What is the reason this type parameter syntax doesn't compile?

6
votes

Say I have:

class Class[CC[A, B]]
class Thing[A, B <: Int]
class Test extends Class[Thing] // compile error here

I get the compiler error:

kinds of the type arguments (cspsolver.Thing) do not conform to the expected kinds of the type parameters (type CC) in class Class. cspsolver.
Thing's type parameters do not match type CC's expected parameters: type C's bounds <: Int are stricter than type B's declared bounds >: Nothing <: Any

However when I modify the code such that it looks like this:

class Class[CC[A, B]]
class Thing[A, B] {
  type B <: Int
}
class Test extends Class[Thing]

it compiles fine. Aren't they both functionally equivalent?

2
scalagenericstypesscala-2.10
In the last example you have type parameter B and type member B. They have the same name (so only one is visible), bot they are not the same.senia
@senia, is there a case where using the same name is useful?huynhjl
@huynhjl: I guess no. But in some cases shadowing is useful: you can reuse name. There are also some partial useful abuses of shadowing in case of implicits: see this answer.senia
@senia You should turn your comment into an answer so that it can be accepted. You have the right answer and it's simple.Jean-Philippe Pellet
@Jean-PhilippePellet: thank you, but it's not an answer. I've explained why last code sample compiles, but not why the first one doesn't compiles.senia

2 Answers

1
votes

The reason is given in the compiler message. In Class you expect an unrestricted CC, while Thing has the restriction that the second type argument must be <: Int. One possibility is to add the same constraint to Class as in

class Class[CC[A,B <: Int]]
class Thing[A, B <: Int]
class Test extends Class[Thing]
0
votes

Elaborating on Petr Pudlák's explanation, here is what I assume happens: The compiler tries to unify CC[A, B] with Thing[A, B <: Int]. According to the declaration of B in CC, B's upper type-bound is Any, which is picked to instantiate B. The B in Thing, however, is expected to have Int a its upper type-bound, and the compiler thus fails with the error message you got.

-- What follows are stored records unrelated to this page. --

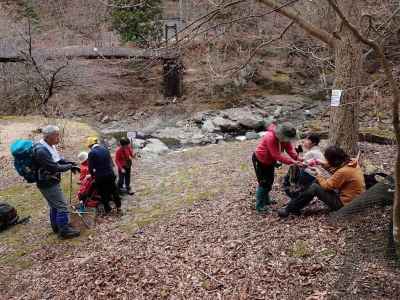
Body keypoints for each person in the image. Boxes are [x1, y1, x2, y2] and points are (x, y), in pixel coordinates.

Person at [278, 145, 366, 218]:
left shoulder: (344, 171)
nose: (327, 161)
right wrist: (320, 163)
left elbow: (327, 186)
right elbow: (336, 170)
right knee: (316, 183)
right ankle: (295, 203)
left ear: (334, 160)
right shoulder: (351, 162)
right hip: (352, 199)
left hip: (345, 205)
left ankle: (290, 208)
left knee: (315, 187)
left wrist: (318, 173)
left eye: (328, 160)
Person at [34, 125, 81, 239]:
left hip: (50, 180)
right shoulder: (41, 151)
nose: (59, 137)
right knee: (62, 206)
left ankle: (57, 226)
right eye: (57, 135)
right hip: (47, 183)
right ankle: (64, 231)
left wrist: (70, 163)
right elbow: (54, 167)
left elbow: (58, 160)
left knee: (54, 206)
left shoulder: (50, 146)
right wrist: (69, 166)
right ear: (49, 136)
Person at [252, 122, 303, 213]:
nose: (288, 140)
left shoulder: (284, 138)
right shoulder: (270, 137)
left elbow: (289, 149)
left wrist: (297, 158)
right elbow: (277, 155)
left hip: (270, 161)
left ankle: (266, 200)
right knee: (264, 183)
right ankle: (260, 206)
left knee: (269, 181)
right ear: (282, 135)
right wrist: (293, 162)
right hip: (260, 160)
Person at [283, 133, 324, 199]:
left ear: (313, 143)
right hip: (316, 176)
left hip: (311, 176)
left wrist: (296, 156)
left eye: (307, 140)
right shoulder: (317, 151)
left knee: (291, 170)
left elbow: (301, 163)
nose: (304, 141)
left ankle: (294, 195)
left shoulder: (311, 153)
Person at [87, 136, 121, 214]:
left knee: (103, 192)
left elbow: (91, 168)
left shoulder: (91, 153)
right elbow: (111, 163)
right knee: (114, 190)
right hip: (110, 174)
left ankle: (108, 209)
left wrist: (93, 176)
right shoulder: (105, 149)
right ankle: (118, 207)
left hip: (100, 176)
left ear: (90, 145)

This is necessary in order to preserve soundness of the type system, as illustrated in the following sketch. Assume that Thing defines an operation that relies on the fact that its B <: Int, e.g.,

class Thing[A, B <: Int] {
  def f(b: B) = 2 * b
}

If you declared Class as

class Class[CC[A,B]] {
  val c: CC
}

and Test as

class Test extends Class[Thing] {
  val t: Thing
}

without the compiler complaining, then you could make the following call

new Test().t.f(true)

which is obviously not safe.